On May 24, 2014, the Future of Life Institute held its opening event at MIT: a panel discussion on "The Future of Technology: Benefits and Risks", moderated by Alan Alda. The panelists were synthetic biologist George Church, geneticist Ting Wu, economist Andrew McAfee, physicist and Nobel laureate Frank Wilczek and Skype co-founder Jaan Tallinn. The discussion covered a broad range of topics from the future of bioengineering and personal genetics to autonomous weapons, AI ethics and the Singularity.
On January 2-5, 2015, FLI organized "The Future of AI: Opportunities and Challenges" conference in Puerto Rico, which brought together the world's leading AI builders from academia and industry to engage with each other and experts in economics, law, and ethics. The goal was to identify promising research directions that can help maximize the future benefits of AI. The Institute circulated an open letter on AI safety at the conference which was subsequently signed by Stephen Hawking, Elon Musk, and many artificial intelligence experts.
On January 5-8, 2017, FLI organized the Beneficial AI conference in Asilomar, California, a private gathering of what The New York Times called "heavy hitters of A.I.". The institute released a set of principles for responsible AI development that came out of the discussion at the conference, signed by Yoshua Bengio, Yann LeCun, and many other AI researchers.

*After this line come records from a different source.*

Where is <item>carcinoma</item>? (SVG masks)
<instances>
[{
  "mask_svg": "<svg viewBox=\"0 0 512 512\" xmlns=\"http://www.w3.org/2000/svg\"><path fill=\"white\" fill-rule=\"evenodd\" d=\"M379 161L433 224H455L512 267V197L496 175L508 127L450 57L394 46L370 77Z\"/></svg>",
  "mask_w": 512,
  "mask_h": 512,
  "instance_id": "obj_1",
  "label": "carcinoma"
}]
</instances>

On January 4-7, 2019, FLI organized the Beneficial AGI conference in Puerto Rico. This meeting focused on long-term questions on ensuring that Artificial General Intelligence is beneficial to humanity..

Global research program

On January 15, 2015, the Future of Life Institute announced that Elon Musk had donated $10 million to fund a global AI research endeavor. On January 22, 2015, the FLI released a request for proposals from researchers in academic and other non-profit institutions. Unlike typical AI research, this program is focused on making AI safer or more beneficial to society, rather than just more powerful. On July 1, 2015, a total of $7 million was awarded to 37 research projects.